I’ve always wanted to run a marathon. Not because the act of running that much over that length of time necessarily seems super fun to me, but mostly because the act of completing a marathon seems utterly impossible. And I like the idea of doing something impossible.
The other thing that has always seems utterly impossible to me is writing a novel.
And because I’m better at words than sprints, I’ve decided to conquer that one first.
I am going to write a novel.
I’m going to write the first draft of this novel in November for National Novel Writing Month. There is something terrifying about saying “I am writing a book.” The few times I have uttered this phrase I feel pretentious, ridiculous, like a total faker. I have a HUGE case of Impostor Syndrome.
I think this comes from my Scandinavian background. My rural (ish) midwestern mentality. Dar Williams said it perfectly when she sang:
“Back where I come from we never mean to bother, we don’t like to make our passions other people’s concerns.” ~Iowa
And even while I encourage my teens to participate, while I support my friends with their own creative self-expression, there are these vampires in my head that say “you don’t have anything interesting to say,” “what makes you think anyone cares?” and, of course, “who do you think you are?”

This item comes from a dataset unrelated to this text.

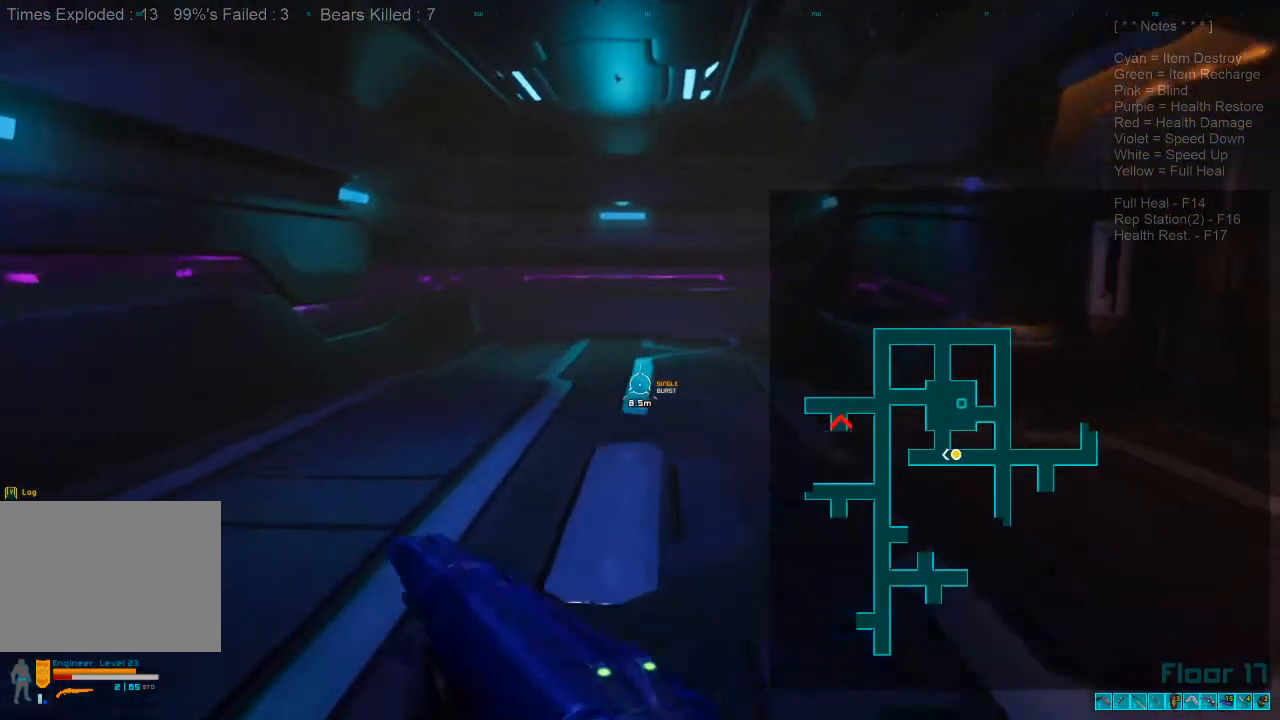
{"keys": ["shift", "w"], "mouse": [], "events": []}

The vampires in my head, the perfectionist in me, the ‘Go Big or Go Home’ mentality I have, the part of my brain that says ‘it’s no good playing if you can’t win’ tells me that that unless it makes the best seller list I’m just another loser who claims to have written a book.
However, the rest of my brain knows that the vampires are just telling me that because they’re scared. Scared of failing, and scared of succeeding. And as Sara Bernicasa recently wrote, when things scare us we should just DO IT ANYWAY.
It’s equally as impressive to me that my boss finished the Chicago marathon in 6 hours as it is when people finish it in 3.
It is equally as impressive to finish a manuscript of a novel that is never widely published as one that makes the best seller list.
And the only way to get better at things is to start doing them in the first place.
So I’m writing a book for NaNoWriMo.
A book about friendship. About performing. About failing. About succeeding.
Maybe it will be shit. But I’m going to write it anyway. And after November I’m going to rewrite it and rewrite it until it’s the best I can get it. Because WHY THE HELL NOT?
And maybe in there I’ll start running, a little, too.
I like the idea of being an Impossible Girl.